Ambon — Polda Maluku memastikan penanganan insiden yang terjadi di kawasan Kampus Uningrat, Kota Tual, dilakukan secara serius dan terbuka. Proses hukum terhadap kasus tersebut berjalan melalui dua jalur sekaligus, yakni proses pidana dan pemeriksaan pelanggaran Kode Etik Profesi Polri.
Kepala Bidang Humas Polda Maluku, Rositah Umasugi, menjelaskan bahwa perkembangan terbaru telah dipaparkan dalam konferensi pers yang dilaksanakan oleh Polres Tual pada Kamis (19/2/2026) pukul 15.00 WIT.

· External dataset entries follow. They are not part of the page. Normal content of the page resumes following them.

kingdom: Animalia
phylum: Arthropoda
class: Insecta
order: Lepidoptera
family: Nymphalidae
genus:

Menurutnya, penanganan dugaan tindak pidana sepenuhnya menjadi kewenangan Polres Tual. Seorang anggota Brimob Kompi 1 Batalyon C Pelopor berinisial Bripda MS yang diduga terlibat telah diamankan dan kini menjalani penahanan di Rutan Polres Tual.
“Yang bersangkutan sudah ditahan dan diproses sesuai aturan hukum yang berlaku,” kata Rositah.
Tak hanya memproses secara pidana, Polda Maluku juga melakukan pendalaman terhadap aspek etik. Apabila dalam pemeriksaan terbukti terjadi pelanggaran disiplin maupun kode etik, sanksi berat hingga Pemberhentian Tidak Dengan Hormat (PTDH) dapat dijatuhkan.
Kapolda Maluku, Dadang Hartanto, menegaskan tidak ada ruang kompromi bagi anggota yang melanggar hukum atau mencederai etika profesi.
“Setiap pelanggaran akan ditindak tegas. Proses pidana dan kode etik berjalan bersamaan untuk memastikan akuntabilitas,” tegasnya.
Sebagai langkah pengawasan, Kapolda menginstruksikan Irwasda dan Kabid Propam melakukan pemeriksaan menyeluruh atas rangkaian kejadian serta prosedur penanganan perkara. Sementara itu, Dansat Brimob Polda Maluku, Irfan S.P. Marpaung, turun langsung ke Kota Tual guna memastikan seluruh tahapan berjalan sesuai ketentuan dan melakukan pengawasan internal terhadap personel.
Pimpinan Polda Maluku juga menyampaikan belasungkawa kepada keluarga korban dan memohon maaf atas peristiwa tersebut. Institusi kepolisian memastikan kasus ini menjadi perhatian khusus dan akan dituntaskan secara objektif serta transparan.
Masyarakat diimbau tetap tenang dan tidak mudah terpengaruh informasi yang belum terverifikasi. Kepolisian menegaskan komitmennya untuk membuka ruang pengawasan publik demi menjaga kepercayaan masyarakat terhadap proses penegakan hukum.